● Data section:
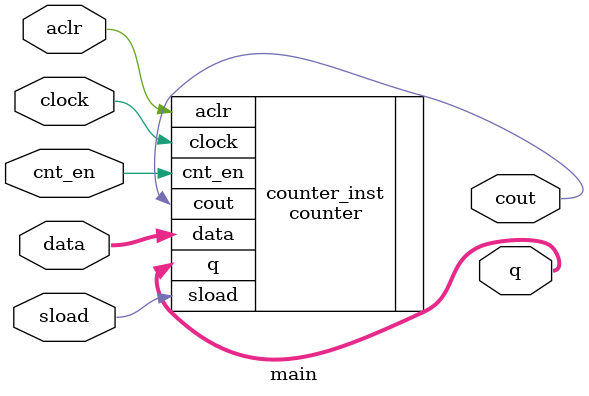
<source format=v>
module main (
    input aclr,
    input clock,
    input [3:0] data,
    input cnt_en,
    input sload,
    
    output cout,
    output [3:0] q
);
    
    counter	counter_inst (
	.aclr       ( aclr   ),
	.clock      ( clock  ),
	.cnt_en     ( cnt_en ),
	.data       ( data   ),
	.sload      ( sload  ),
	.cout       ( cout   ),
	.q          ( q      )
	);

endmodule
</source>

● What the task asks: Output consists of exactly the lines from the one containing "output [3:0] q" to the end of the records above, retyped without change and with nothing extra.

● Task output:
    output [3:0] q
);
    
    counter	counter_inst (
	.aclr       ( aclr   ),
	.clock      ( clock  ),
	.cnt_en     ( cnt_en ),
	.data       ( data   ),
	.sload      ( sload  ),
	.cout       ( cout   ),
	.q          ( q      )
	);

endmodule
</source>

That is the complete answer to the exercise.